C’è un’immagine che torna prepotente, oggi come allora: Pietro in moto, il casco sulla testa, il sorriso e lo sguardo rivolto al mare di Scilla, il suo paese, la sua radice più profonda. Quel mare che per lui era bussola e respiro, ma anche promessa di libertà. Due anni sono passati da quella notte che lo ha strappato troppo presto alla vita, eppure il suo passo risuona ancora in redazione. Perché Pietro non era solo un direttore, era un giornalista che portava addosso la sua terra come una seconda pelle.

Di lui si ricorda la competenza, la scrupolosità, la penna tagliente. Ma restava addosso, soprattutto, la gentilezza con cui sapeva far squadra, quella capacità rara di unire rigore e umanità. Pietro entrava nelle storie senza mai calpestarle, con lo stesso rispetto con cui si affacciava al suo mare. Amava le curve della strada che da Reggio portano a Scilla, perché lì c’era il senso della sua corsa: la libertà, certo, ma anche il rischio. E il giornalismo, per lui, era proprio questo: libertà e rischio, da assumere insieme, senza compromessi.

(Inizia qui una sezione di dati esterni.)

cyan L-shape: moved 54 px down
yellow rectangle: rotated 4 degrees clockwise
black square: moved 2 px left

Oggi, a due anni dalla sua scomparsa, questa immagine ci interpella più che mai. Perché anche il giornalismo vive il tempo delle minacce e delle curve improvvise. Come quel mare che rischia di essere violato, come quella Scilla che teme di perdere la sua anima, così il nostro mestiere è insidiato da pressioni, precarietà, algoritmi che corrono più veloci delle verità. Siamo in un’epoca in cui il racconto libero sembra un lusso, e la verità un prodotto da confezionare in fretta. Pietro non avrebbe accettato questo ridimensionamento. La sua schiena dritta resta monito: il giornalismo non può essere ridotto a rumore di fondo.

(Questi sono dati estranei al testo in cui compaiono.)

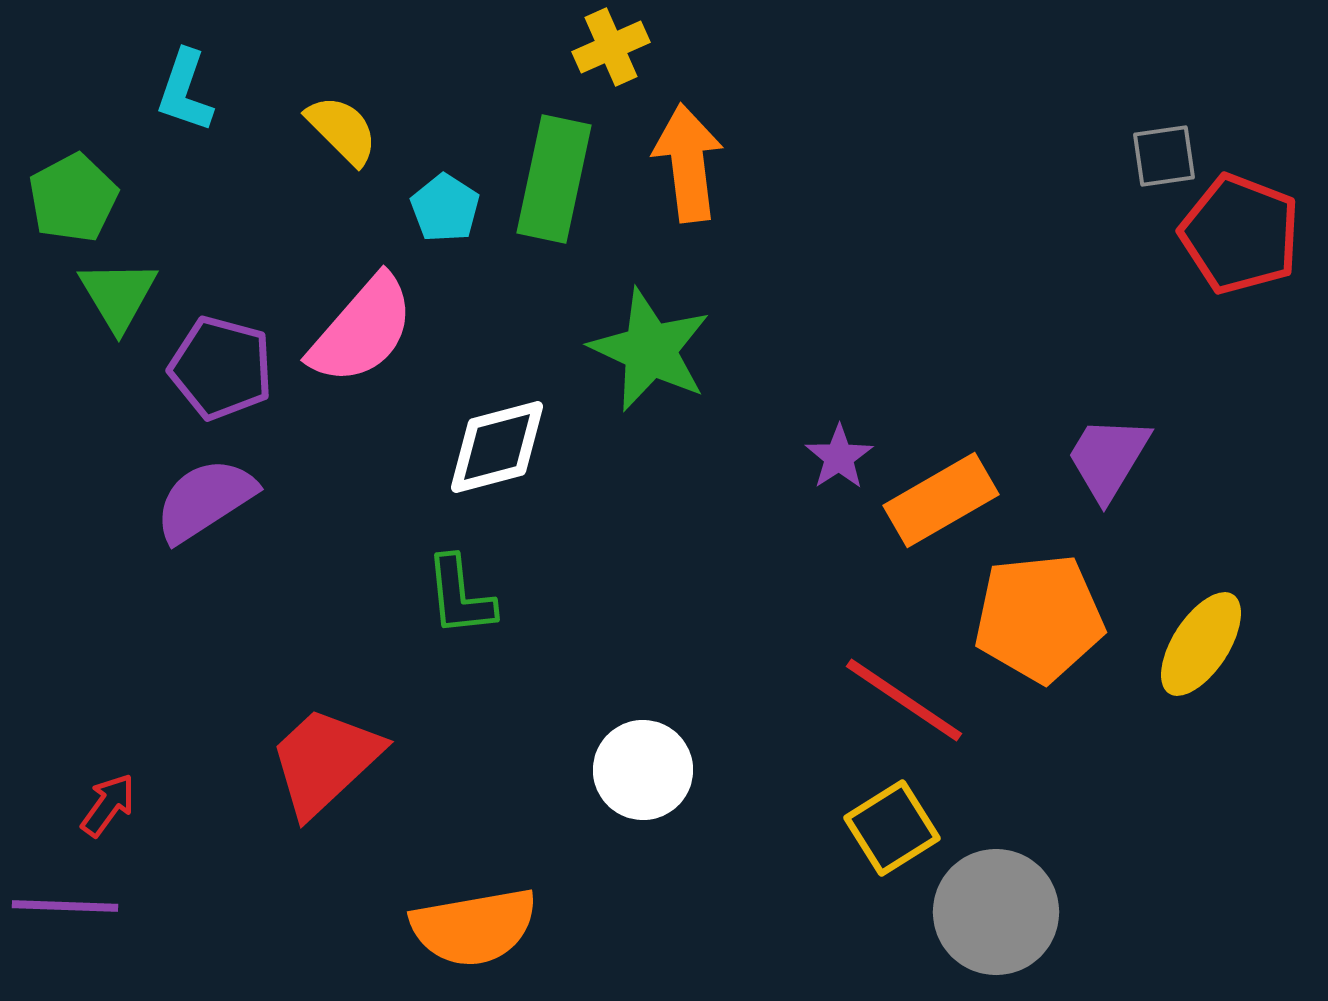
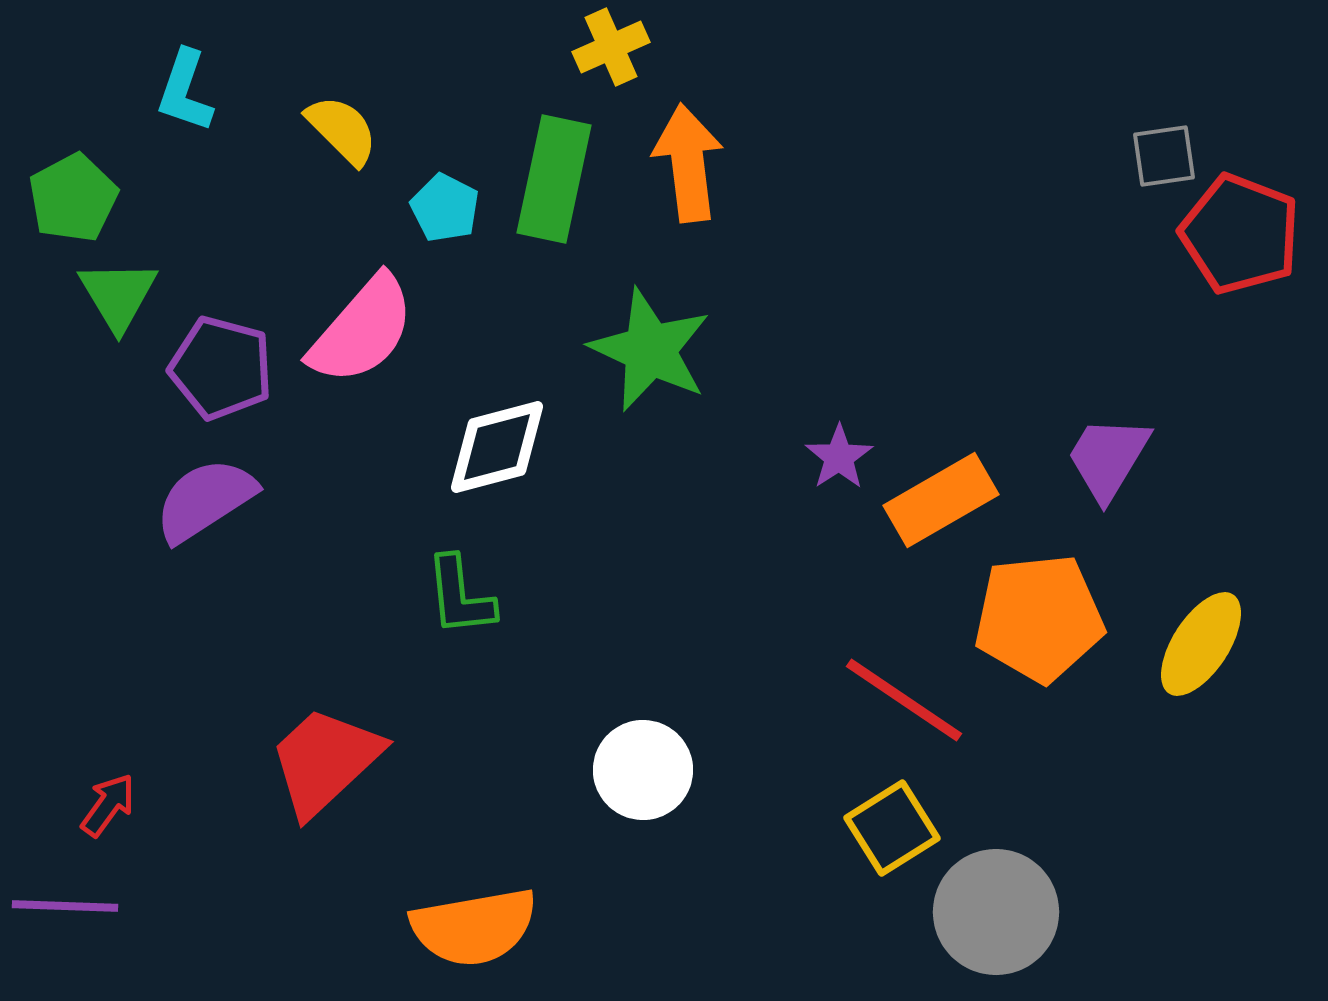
cyan pentagon: rotated 6 degrees counterclockwise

Scrivere, per lui, significava prendersi cura di una comunità. Raccontare non era solo informare, era un atto di responsabilità civile. È questa la lezione che ci lascia: il mestiere di giornalista ha senso solo se difende la libertà di tutti, anche quando costa, anche quando espone al rischio. Pietro aveva il coraggio di farlo, e lo faceva con passione, con tenerezza, con quella radicale onestà che è la sostanza del nostro lavoro.

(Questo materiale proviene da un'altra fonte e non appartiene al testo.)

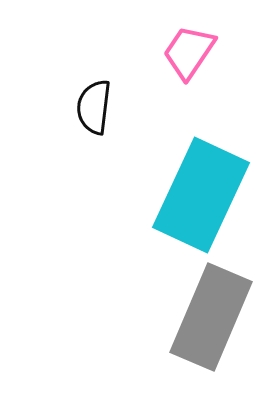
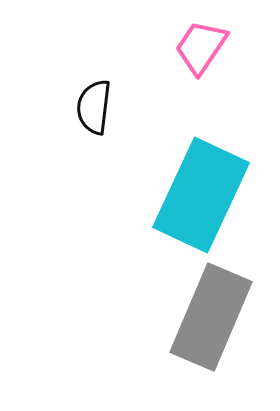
pink trapezoid: moved 12 px right, 5 px up
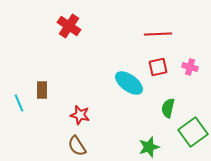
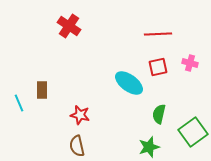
pink cross: moved 4 px up
green semicircle: moved 9 px left, 6 px down
brown semicircle: rotated 20 degrees clockwise
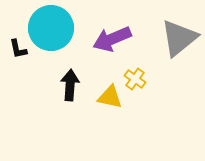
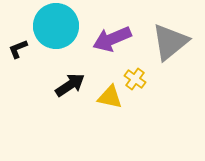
cyan circle: moved 5 px right, 2 px up
gray triangle: moved 9 px left, 4 px down
black L-shape: rotated 80 degrees clockwise
black arrow: rotated 52 degrees clockwise
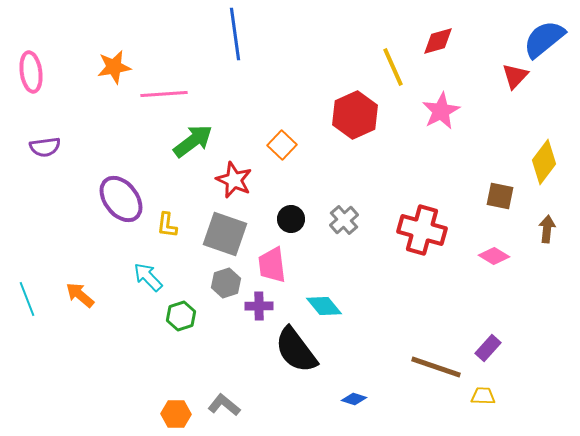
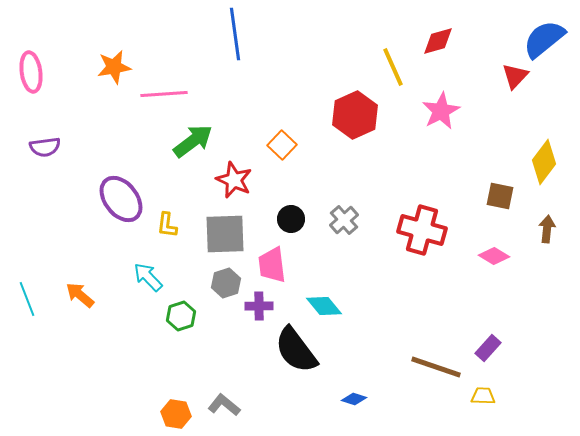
gray square: rotated 21 degrees counterclockwise
orange hexagon: rotated 8 degrees clockwise
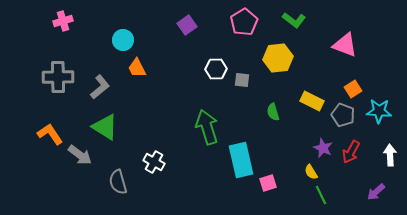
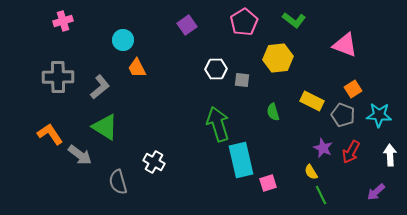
cyan star: moved 4 px down
green arrow: moved 11 px right, 3 px up
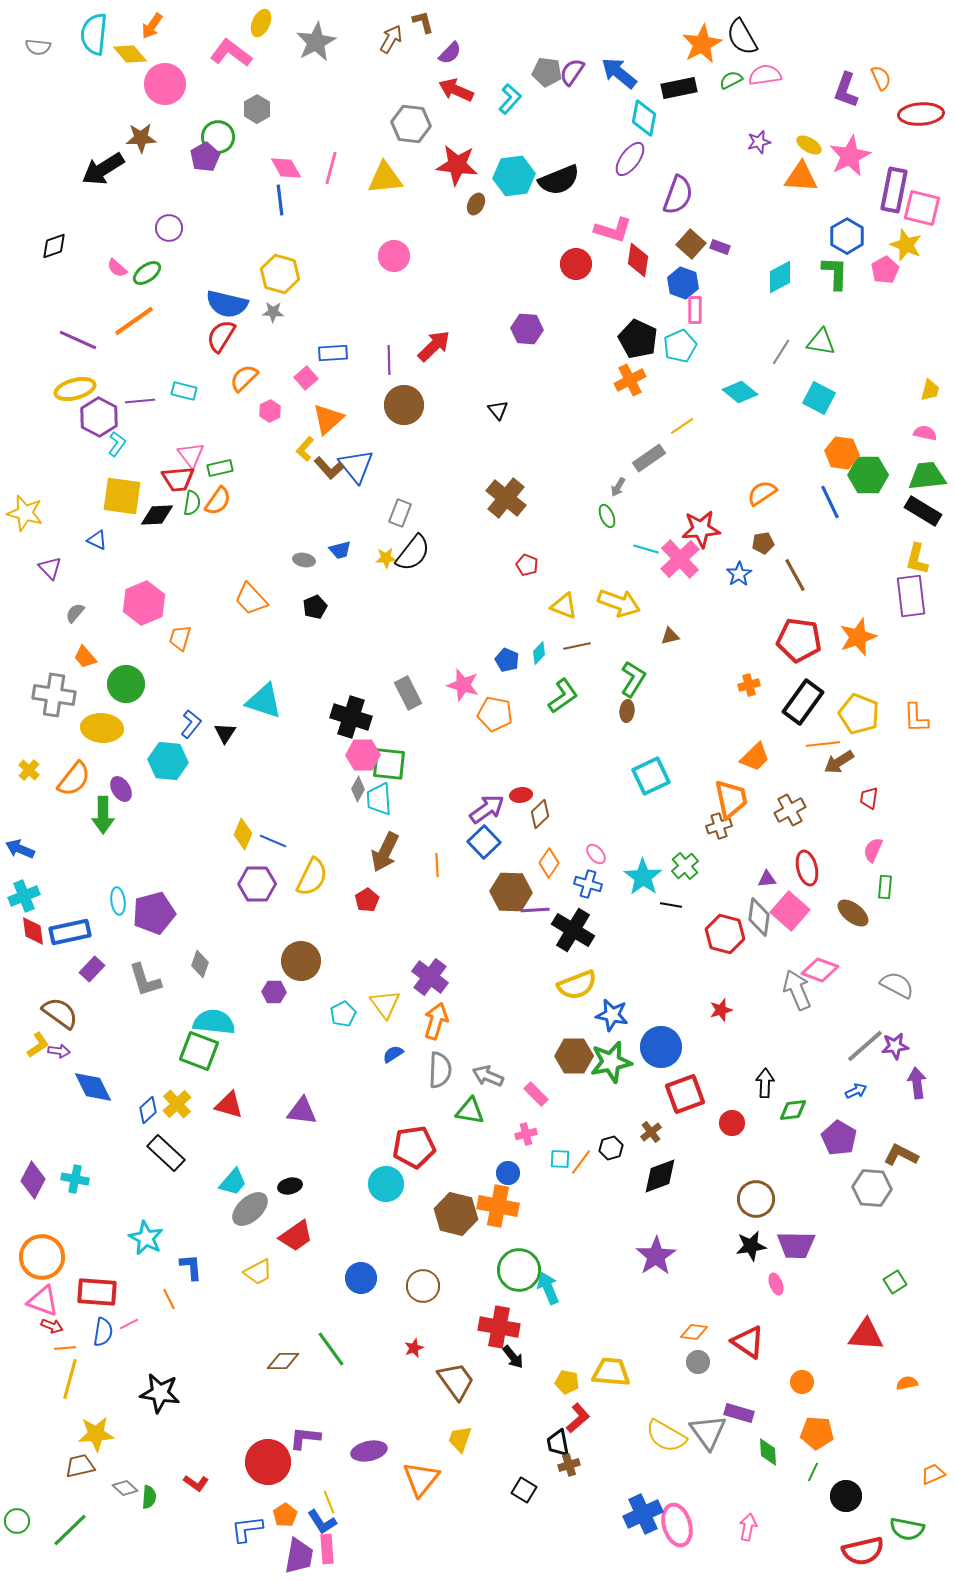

Oggi, ricordarlo significa molto più che celebrare la sua memoria. Significa guardare dentro il nostro mestiere e chiederci se siamo ancora capaci di reggere l’urto delle onde, se siamo pronti a difendere il diritto di raccontare senza piegarci. Pietro, col suo mare e la sua moto, ci ricorda che la libertà non è mai garantita: va scelta ogni giorno, va difesa con la voce, con l’inchiostro, con la schiena dritta.

Per questo il suo nome non è solo un ricordo, ma una sfida. Due anni dopo, resta il dovere di proseguire la corsa, anche quando la strada sembra più pericolosa. Perché il giornalismo, se vuole ancora vivere, deve ritrovare quel vento in faccia che lui amava tanto, e imparare di nuovo a non avere paura delle curve.